Homer the oral poet is a popular concept especially, and perhaps paradoxically, to transcendentalists, who will think of him in this connection as some larger-than-life guslár: the ultimate aoidos, who represents the culmination of the Greek epic tradition as the last of a long line of singers. Even Parry himself, in his later publications, seems to think in this way, when he equates orality with “creation” as opposed to mere “memory.” The consequences for the rhapsodes are considerable: Wolf’s active, creative transmitters are now downgraded into passive, artless, reciters:

It should be added here that an oral poetry practiced by guilds of singers with masters and apprentices would tend to a more faithful keeping of the poems which had won fame, and that one singer might win such a name that his disciples would find their profit in keeping his poetry as nearly without change as they could; but then they are no longer singers but rhapsodes, their task is not that of creation but only of memory, and they are merely keeping from age to age the verse which was first composed by a singer who made his poetry, in the way that we have seen, by an ever varying use of what he had sung and heard others sing.
Parry 1971:337, emphasis added
This is a transcendentalist position.
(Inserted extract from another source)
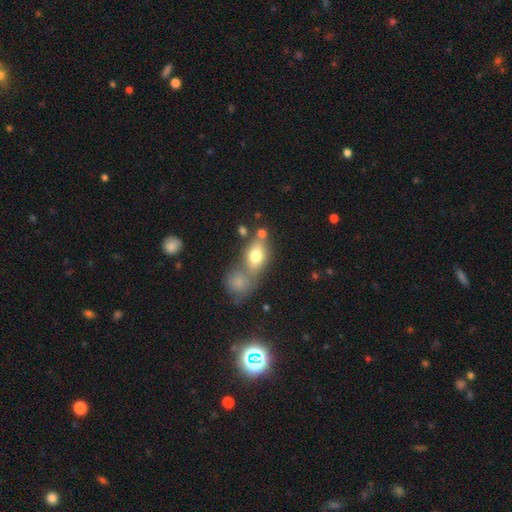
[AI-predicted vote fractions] This appears to be a smooth galaxy with no disk features (74%) that is in between round and cigar-shaped (76%). Merging: none (41%, tied with merger).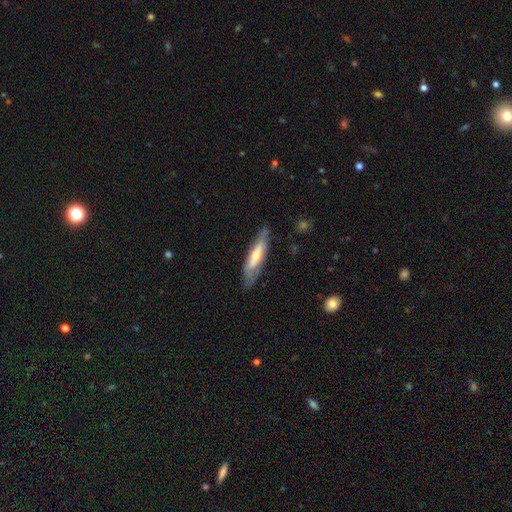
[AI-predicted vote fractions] smooth_or_featured: featured or disk (p=0.49) [alt: smooth p=0.45]
merging: none (p=0.76) [alt: minor disturbance p=0.18]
The rhapsodes are external to the work of the creative oral singer, the aoidos; conversely, the poet is external to the work as it is recited by the rhapsode: he is its creative source and precedes it in time. This Homer, the oral poet, is a maker, not a doer.
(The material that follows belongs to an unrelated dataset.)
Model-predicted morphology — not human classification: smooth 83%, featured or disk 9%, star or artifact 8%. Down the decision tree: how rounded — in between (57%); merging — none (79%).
Parry’s earlier writings, however, give us a different picture, I think. Before he worked with the notions of “orality” and “oral composition,” Parry spoke, in his French dissertation of 1928, of tradition. The formulaic diction of the Homeric poems, he said, could never have been the creation of any single poet. The extension of the formulaic systems – this is an important term – was such that they transcended any individual expressive intent. [7] The essence of tradition is not the “oral poem,” created by the oral poet and handed down by the rhapsodes, but the system of formulas, the principle that generates the oral poem. The poet, if that is what we call him, cannot have designed it individually. Rather, he is caught up within it; he cannot but speak in formulas [8] – which means essentially that the formulaic system speaks through him.
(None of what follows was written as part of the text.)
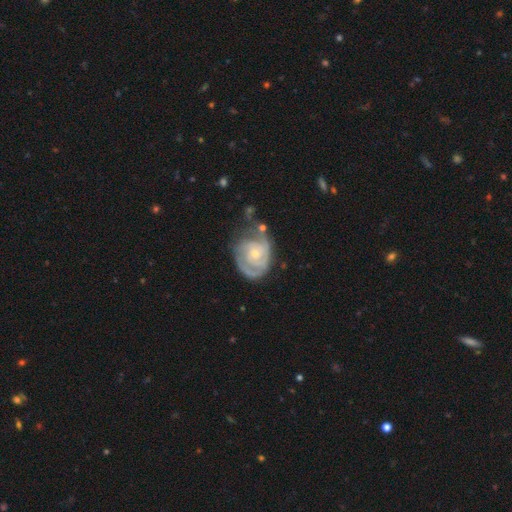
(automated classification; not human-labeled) The model was most divided on "spiral arm count": 2: 37%, can't tell: 33%, 1: 14%, 3: 10%, 4: 3%, more than 4: 3%. More confident: edge-on disk — no (97%); spiral arms — yes (85%); smooth or featured — featured or disk (74%); bar — no (70%); spiral winding — tight (64%); bulge size — small (55%); merging — none (54%).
This conception, in placing Homer “within” his formulaic language, is anti-transcendentalist, and goes against the grain of a largely transcendentalist, originalist, and creationist discipline which favored individual poetic genius. But rather than focusing on Parry’s detractors, let us look more closely into his notion of tradition.
For Parry, Homer is traditional because he is formulaic; and he is formulaic because he is systematic; and he is systematic because there are systematic differences between the formulas. So, tradition must have something to do with these differences.
For Parry, formulas are less important for what they actually mean than for the way in which they differ from one another. For example, the difference between polumêtis Odusseus and polutlas dios Odusseus is for Parry not primarily that the one means “much-witted Odysseus” and the other “enduring godlike Odysseus” but that they are of different metrical length, and so fill different slots in the verse. The function of the formula is precisely to fill that slot, and not to express its meaning. So we may say that for Parry the formula is arbitrary with respect to its context.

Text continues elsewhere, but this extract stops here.